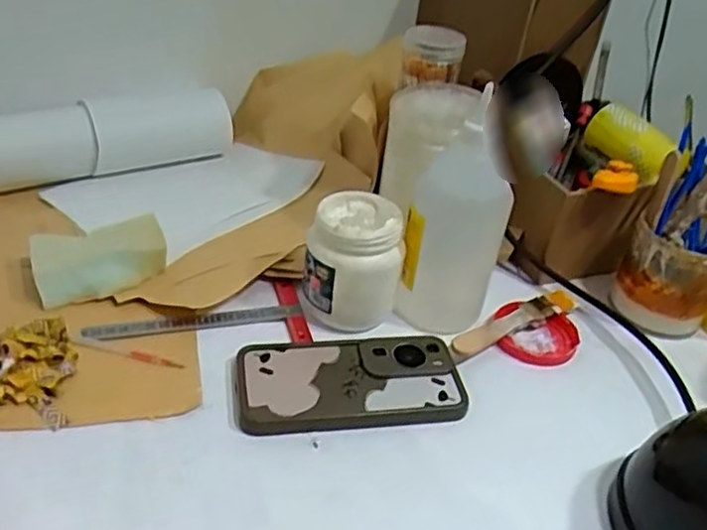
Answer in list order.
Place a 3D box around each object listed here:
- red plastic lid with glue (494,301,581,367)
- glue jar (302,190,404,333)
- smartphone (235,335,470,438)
[{"bbox_3d":[0.153,0.057,0.575,0.068,0.015,0.060,12,36,7],"label":"red plastic lid with glue"},{"bbox_3d":[-0.001,-0.005,0.556,0.073,0.087,0.079,5,36,-3],"label":"glue jar"},{"bbox_3d":[-0.002,0.087,0.509,0.163,0.012,0.081,-2,37,-12],"label":"smartphone"}]

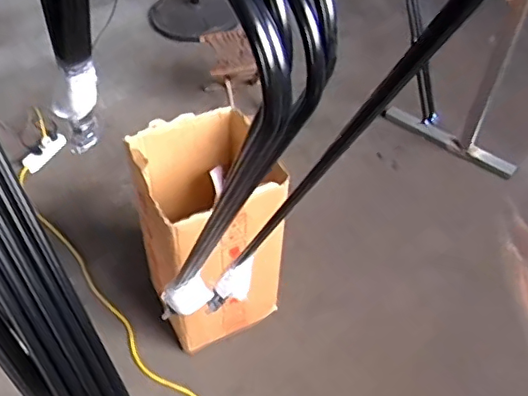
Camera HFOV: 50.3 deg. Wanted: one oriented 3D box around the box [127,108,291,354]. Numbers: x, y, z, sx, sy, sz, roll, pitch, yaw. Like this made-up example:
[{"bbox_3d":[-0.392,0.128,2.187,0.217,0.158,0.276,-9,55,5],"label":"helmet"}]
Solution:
[{"bbox_3d":[-0.137,0.089,1.439,0.320,0.528,0.320,-24,52,-18],"label":"box"}]

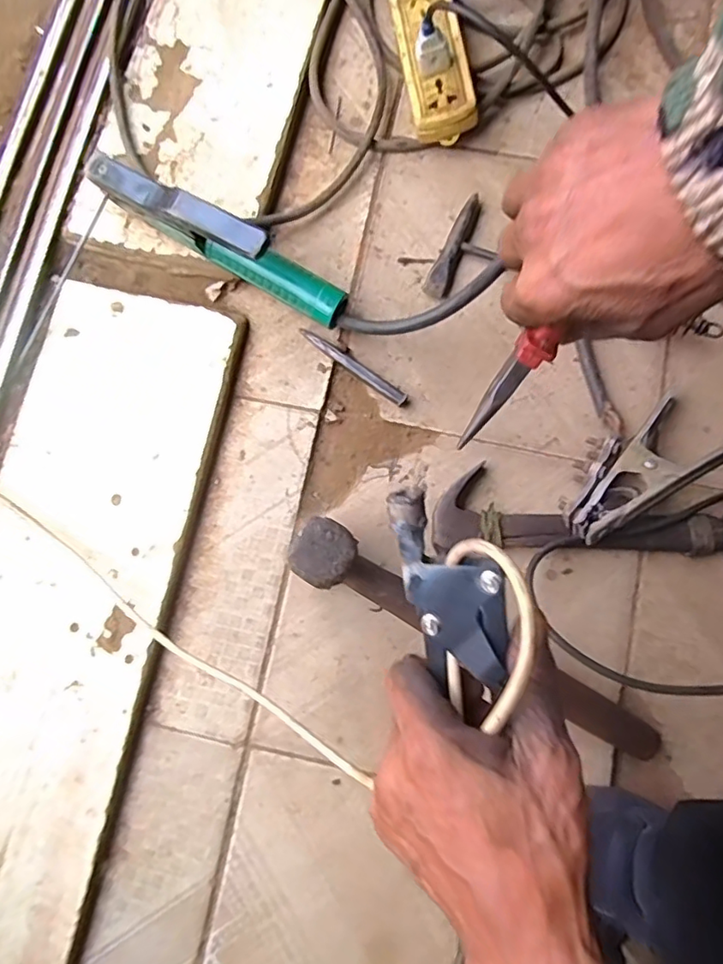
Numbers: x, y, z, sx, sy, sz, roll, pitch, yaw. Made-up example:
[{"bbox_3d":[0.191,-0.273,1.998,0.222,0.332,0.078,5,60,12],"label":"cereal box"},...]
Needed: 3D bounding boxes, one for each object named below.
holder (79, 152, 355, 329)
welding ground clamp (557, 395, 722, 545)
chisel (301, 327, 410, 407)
[{"bbox_3d":[-0.132,-0.222,0.512,0.257,0.083,0.032,29,81,6],"label":"holder"},{"bbox_3d":[0.238,-0.017,0.482,0.168,0.060,0.072,-31,81,-5],"label":"welding ground clamp"},{"bbox_3d":[-0.008,-0.110,0.530,0.121,0.012,0.015,35,82,7],"label":"chisel"}]

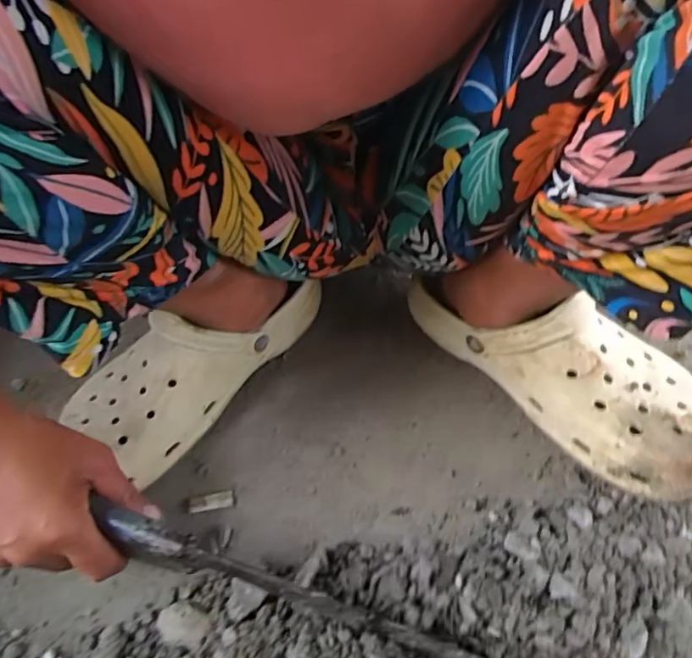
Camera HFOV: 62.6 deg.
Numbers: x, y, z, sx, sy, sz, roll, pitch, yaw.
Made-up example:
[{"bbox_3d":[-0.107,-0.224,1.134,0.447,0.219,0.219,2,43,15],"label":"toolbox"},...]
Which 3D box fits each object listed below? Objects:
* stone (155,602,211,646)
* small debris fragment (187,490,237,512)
[{"bbox_3d":[-0.102,0.183,0.352,0.035,0.009,0.024,15,48,20],"label":"stone"},{"bbox_3d":[-0.098,0.125,0.412,0.034,0.004,0.012,-8,45,-2],"label":"small debris fragment"}]

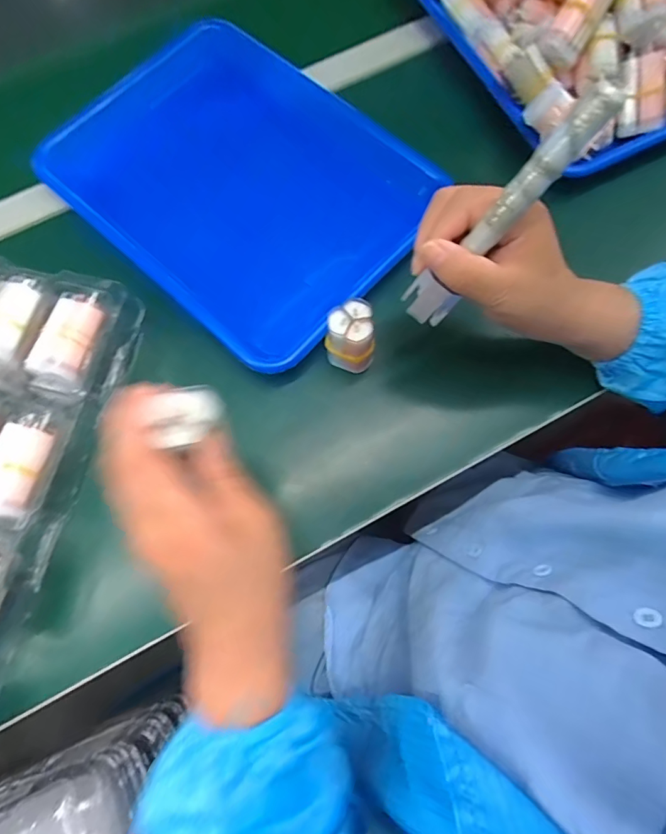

__________________________________________________

▶ TASK OBJECTIVE: Your answer must be the number of lines above that contain the word "below", stated alone.

▶ ANSWER SECTION: 2